Im Vergleich zu den letzten zwei erholsamen Winterferienwochen löste der kleinste Gedanke an den Unterricht morgen und an den in den kommenden fünf Wochen bis zu den Osterferien Gruselgefühle in Rebecca aus. Sie sah schon jetzt die nervtötenden Siebtklässler, ihre unberechenbaren Achter und die langweiligen Oberstufenschüler aus Klasse 11 vor sich.
Rebecca verließ das Schlafzimmer und sank auf das Sofa in der Wohnstube nieder. »Oh man …«, flüsterte sie, als sie den Fernseher einschaltete, kein passendes Abendprogramm fand und wahllos durch die Fernsehkanäle zappte. Den Ellenbogen legte sie auf der Lehne ab und stützte den Kopf schwer lastend in die Handfläche.
Nach zweimaligem Durchschalten blieb sie bei einer Reisesendung hängen. Die Moderatorin schlenderte an einem fernen Ort über weißen Sand. Rebecca verzog neidisch den Mund, als sie die Frau betrachtete, die weit weg von jeglichem Alltagsstress aller Sorgen frei am Strand entlang spazierte. Im Hintergrund rauschte das Meer vor der Küste. Es musste später Nachmittag sein, denn das warme Licht umfing die blonden Strähnen ihres Haares und ließ es in der Sonne wie goldenes Stroh aufblitzen.

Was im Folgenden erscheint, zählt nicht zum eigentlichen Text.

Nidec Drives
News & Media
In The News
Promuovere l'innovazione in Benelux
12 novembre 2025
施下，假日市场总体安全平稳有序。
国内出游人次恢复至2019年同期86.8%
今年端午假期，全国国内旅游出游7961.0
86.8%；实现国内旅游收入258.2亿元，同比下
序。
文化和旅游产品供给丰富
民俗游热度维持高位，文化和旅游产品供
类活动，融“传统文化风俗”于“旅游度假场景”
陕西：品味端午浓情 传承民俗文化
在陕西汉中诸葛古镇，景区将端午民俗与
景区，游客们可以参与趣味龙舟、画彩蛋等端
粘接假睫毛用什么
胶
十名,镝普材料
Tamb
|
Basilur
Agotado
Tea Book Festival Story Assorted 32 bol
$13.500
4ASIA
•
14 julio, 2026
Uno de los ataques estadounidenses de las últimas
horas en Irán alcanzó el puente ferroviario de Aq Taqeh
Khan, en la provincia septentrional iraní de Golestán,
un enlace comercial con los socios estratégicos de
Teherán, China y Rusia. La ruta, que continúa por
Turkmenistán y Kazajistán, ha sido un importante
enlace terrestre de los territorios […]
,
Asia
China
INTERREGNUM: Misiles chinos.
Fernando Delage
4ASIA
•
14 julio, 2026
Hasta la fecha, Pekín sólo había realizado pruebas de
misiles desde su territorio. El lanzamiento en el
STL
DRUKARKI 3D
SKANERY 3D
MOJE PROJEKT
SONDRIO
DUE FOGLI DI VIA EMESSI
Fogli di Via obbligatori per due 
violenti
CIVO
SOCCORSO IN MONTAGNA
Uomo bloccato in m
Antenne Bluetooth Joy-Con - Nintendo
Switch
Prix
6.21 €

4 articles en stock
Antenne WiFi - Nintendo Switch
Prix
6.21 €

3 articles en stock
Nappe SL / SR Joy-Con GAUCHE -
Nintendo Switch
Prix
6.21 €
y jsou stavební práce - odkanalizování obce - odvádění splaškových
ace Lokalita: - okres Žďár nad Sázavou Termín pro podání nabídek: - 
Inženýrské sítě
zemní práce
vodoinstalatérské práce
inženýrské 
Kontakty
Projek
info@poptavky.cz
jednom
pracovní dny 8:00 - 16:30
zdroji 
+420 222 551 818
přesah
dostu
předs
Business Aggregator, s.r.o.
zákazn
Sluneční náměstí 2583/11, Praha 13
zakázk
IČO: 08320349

Erinnerungen an den ersten Urlaub mit ihrem Freund bildeten sich vor Rebeccas innerem Auge ab, verschwanden aber sofort, als sie Paul im Bad rufen hörte: »Beccy? Kannst du mir mal neues Shampoo holen?«
Sie rennt über den Gang. Geräuschlos. Der viele Sand, der in kleinen weichen Dünen aufgeschichtet vor ihr liegt, erschwert das Fortkommen. Weiter hechten. Vorwärts. Aber der feine weiße Strandsand liegt vor den Türen und es bleibt nur ein Springen von Düne zu Düne übrig. Fast hätte sie die Decke des Gebäudes berührt. Noch ein großer Sprung. Das Klassenzimmer der Siebener. Svenja, Steven, Mona und Jonas laufen gegenüber der Tür in einer Nische über ein aufgeschüttetes Eiland. In der Hand halten sie Eisbecher, Cocktails und Sonnenschirme. Wo sie das herhaben, will sie von den Kindern wissen. Aus La Reunion. Von außen fällt gleißendes Licht in das Gebäude, sodass die blonden Haare von Svenja fast weiß erscheinen. Mechanisch, mit herabgesenkten Köpfen laufen sie stur hintereinander im Kreis das Eiland der Nische ab. Noch rechtzeitig den Klassenraum erreicht. Stimmengewirr ertönt.